Page 1 of 1

Successful sales calls by using cognitive biases Saptarshi Das

Posted: Wed Dec 04, 2024 8:44 am
by shomamoni29
Making and receiving sales calls plus maintaining the record of successful, unsuccessful and follow-up sales calls can be tough. Yet, nothing gets tougher than creating that first sales conversation. In this article today, we are going to explain how businesses are using cognitive biases for successful sales calls.Starting a sales conversation on the wrong foot can jeopardize the sales relationship ahead. Falter in your sales conversation and you can be sure that you have created a gap that is leaking prospects. However, every business owner has only one question in mind. Exactly what can go wrong in a sales conversation?Sometimes, even the most-seasoned salesperson feel the rush of anxiety-induced adrenaline when they are about to make that cold call. They feel that anxiety because they have a perfect understanding of how first impressions really count.
Using cognitive biases for successful sales calls



Cognitive bias is an error in reasoning that causes humans to deviate from good judgment and make illogical decisions.Whenever a sales rep picks up the phone to connect with a prospect for the first time:All their goals and the emotions attached to achieving or not able to achieve those goals emerge to the surface.The pressure is now building upon the sales repHe Azerbaijan Phone Numbers emotions are affrayThis is the point where sales reps must get a grip on themselves and must focus on the task at hand.

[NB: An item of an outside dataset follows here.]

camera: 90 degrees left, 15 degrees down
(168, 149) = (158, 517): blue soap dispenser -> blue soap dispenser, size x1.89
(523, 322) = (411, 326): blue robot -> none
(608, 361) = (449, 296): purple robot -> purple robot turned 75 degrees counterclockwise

Focusing on thprospect’s needs is more important during opening call conversation than any other stage of the entire sales cycle.Your sales reps must establish

Image


trust and quickly show your prospect the added value your service or product will bring. Sales personnel must understand how to positively use the principles of cognitive bias to their advantage. Doing so enables them to kick-start any sales conversation with confidence and complete focus on helping prospects.In this article, we will help you learn how your sales reps cansell by understanding cognitive bias. We have explained about five crucial cognitive biases so that you understand if you are going to avoid making mistakes on that opening call or not.In the next part, we are going to relate each cognitive bias with common 4 sales calling mistakes that sales reps make. However, we will also help you counter the issue and solve the problem.
1. Halo effect
The halo effect is a type of immediate judgment discrepancy, or cognitive bias, where a person making an initial assessment of another person, place, or thing will assume ambiguous information based upon concrete information. – Wiki

What is it?
First impression matters and heavily influences the success or failure of your first sales call to the prospect.
Takeaway
Building rapport and gaining the prospect’s trust must be sales reps initial focus. This first sales call is more about building a relationship beyond sales than sales pitching.
2. Anchoring effect
When two pieces of information are presented in front of the prospect one after the other prospects tend to rely on the first one more. They start relying on it so much that they “anchor” their decision-making to that initial piece of information.
What is it?
Your prospect’s inbuilt bias of providing more weight to the first piece of information they hear about something while forming subsequent opinions.
Takeaway
Make sure your sales reps understand exactly what the prospect needs as a solution. This step is crucial as there is no point in explaining the features and benefits of a product that the prospect has no clue about.
3. Confirmation effect
The tendency to search for, interpret, favor, and recall information in a way that confirms one’s preexisting beliefs or hypotheses. – Wiki

What is it?
The prospect’s preference for things and situations that confirm with their preconceptions.
Takeaway
Your sales reps must spend more time listening to the prospects to understand what they think. Once you have information that the prospects are looking for, share it and confirm their thoughts.
4. Bandwagon effect
Beliefs, ideas, fads, and trends increase the more that they have already been adopted by others – Wiki

What is it?
The prospect is vulnerable to trust social proof.
Takeaway
Always encourage your sales reps for referring highly relevant case studies so that when they actually create a conversation with a prospect, they can tell them about the story of others success. Such an approach always helps in gaining prospects’ trust.
5. Ambiguity effect
The ambiguity effect is a cognitive bias where decision making is affected by a lack of information, or “ambiguity”. Wiki

What is it?
The prospects mistrust the set of options which they don’t understand.
Takeaway
Simplify your proposition and tell a compelling story tailored to make everything easy to understand.Let’s talk about the mistakes that sales reps make during their sales calls and how these five cognitive biases can come in handy to avoid making these mistakes.
Mistake 1. Doing all the talking yourself
An average of 8 cold call attempts are required to reach a prospect

Which of the cognitive biases for successful sales calls to use?
Anchoring effect
Ambiguity effect
Confirmation effect
In a study conducted by Sales Hacker over one million sales calls, it was found that top performing sales professionals listen to their prospects for over 54% during their sales calls. Those sales reps who have average or lower performance on their sales calls talk for more than 68%.Listening to your prospects is part of cold sales call success. When your sales reps allow the prospects to share their primary concern it allows your sales reps to weave your proposition in smoothly.